Protection against a critical Drupal security bug
The authors of the Drupal CMS software recently announced a “highly critical” Drupal security bug (CVE-2014-3704). This vulnerability is being very widely exploited: If you use Drupal 7 on a server without protection, and you haven’t upgraded to Drupal 7.32, your site is soon going to be compromised (taken over by “hackers”).
To protect our customers who have installed Drupal, yesterday we added security rules to block the common attacks. And today, we “patched” the vulnerable “database.inc” file on every copy of Drupal on our servers, blocking the more complicated attacks that we expect to see in the future.
So our customers are protected against this particular problem. But that doesn’t mean you shouldn’t upgrade Drupal: older versions also have other security bugs. So if you’ve installed the Drupal 7 software on your site, please make absolutely sure you’ve upgraded to version 7.32 today.
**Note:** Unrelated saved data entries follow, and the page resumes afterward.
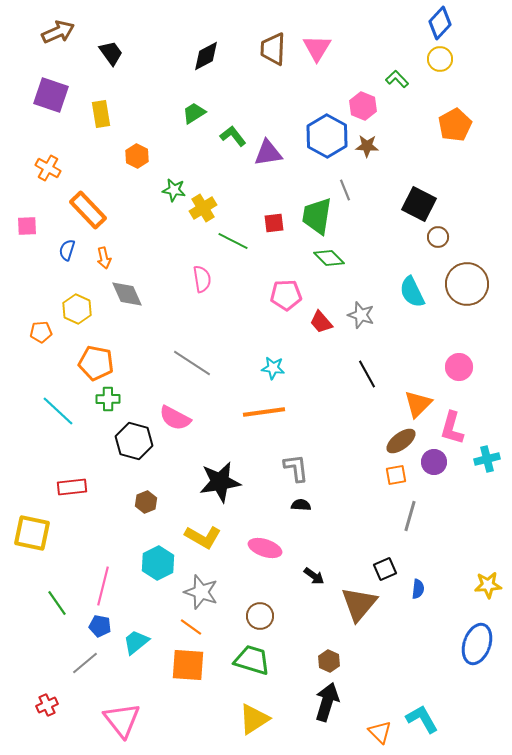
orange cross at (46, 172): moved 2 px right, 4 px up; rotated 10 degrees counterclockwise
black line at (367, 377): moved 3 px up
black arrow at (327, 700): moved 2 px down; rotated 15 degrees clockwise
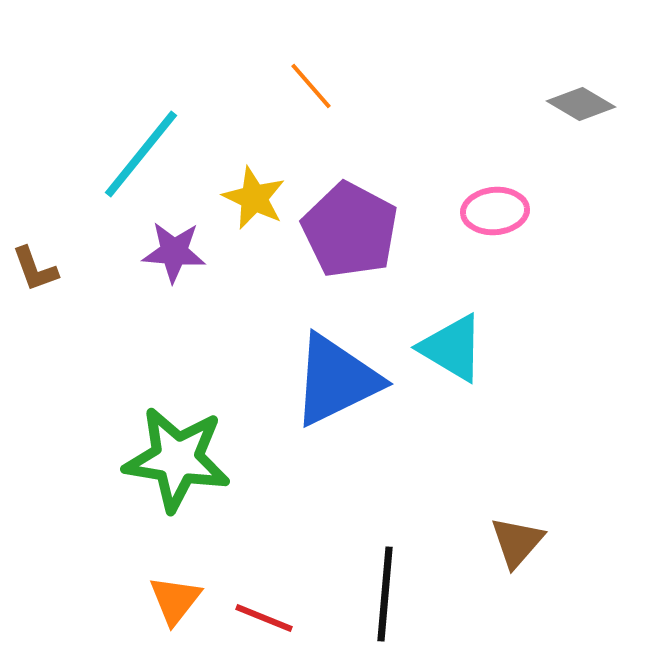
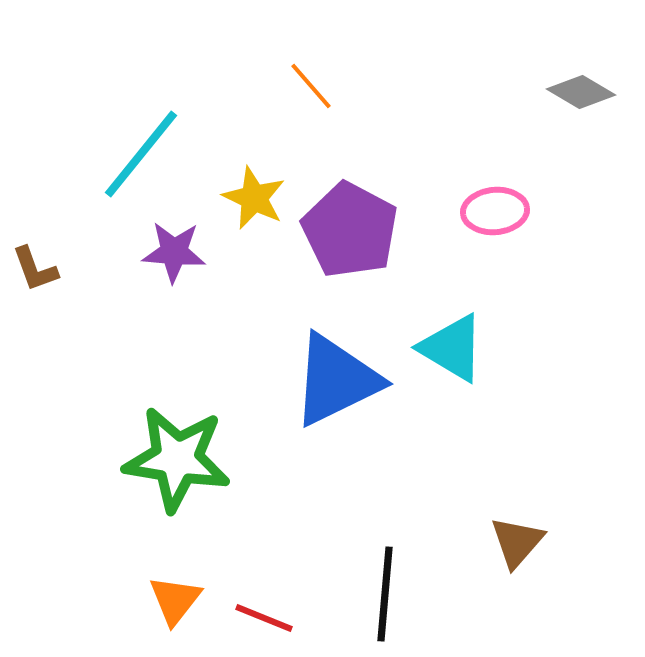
gray diamond: moved 12 px up
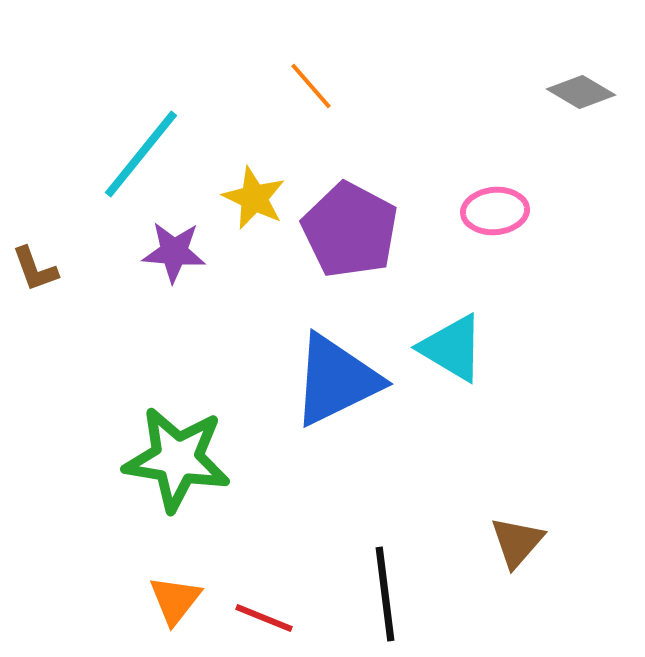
black line: rotated 12 degrees counterclockwise
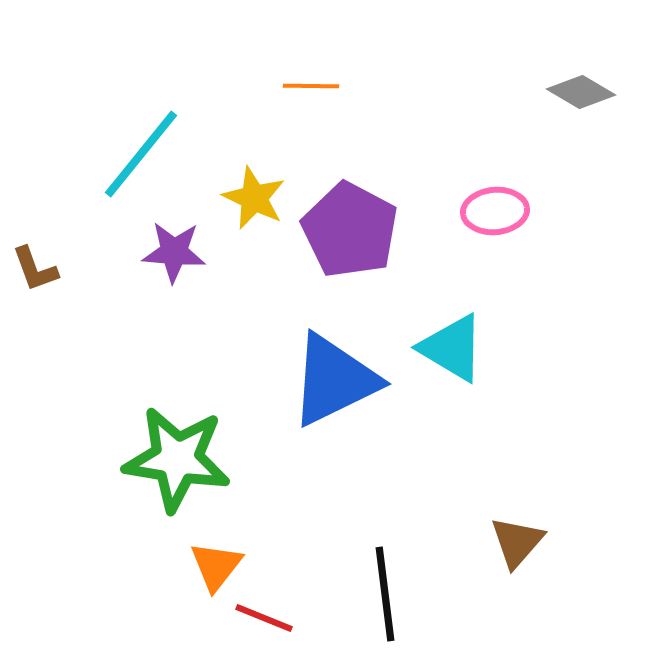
orange line: rotated 48 degrees counterclockwise
blue triangle: moved 2 px left
orange triangle: moved 41 px right, 34 px up
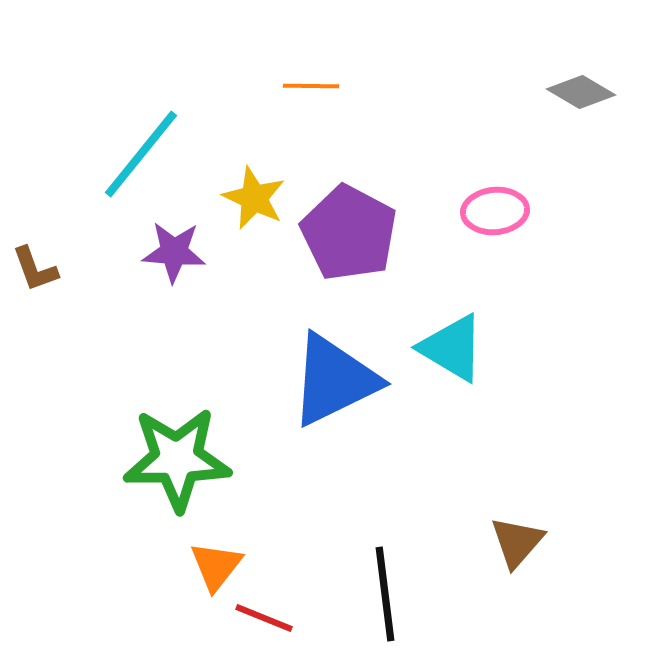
purple pentagon: moved 1 px left, 3 px down
green star: rotated 10 degrees counterclockwise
Can I see the mod_security rules?
Although our customers are fully protected, we’re often asked to share our mod_security rules when we post something like this. If you’re the technical person running a server for other people who use unpatched Drupal, these rules will stop the most common automated attacks against the Drupal login page:
SecRule SCRIPT_BASENAME "^(index\.php)?$" "deny,auditlog,chain"
SecRule ARGS:form_id "^user_login_block$" "chain"
SecRule ARGS_NAMES "^name\["
But note that other forms in Drupal are almost certainly vulnerable to the same bug, and these rules won’t catch them. Upgrading to 7.32 or patching the vulnerable “database.inc” file is the only proper fix.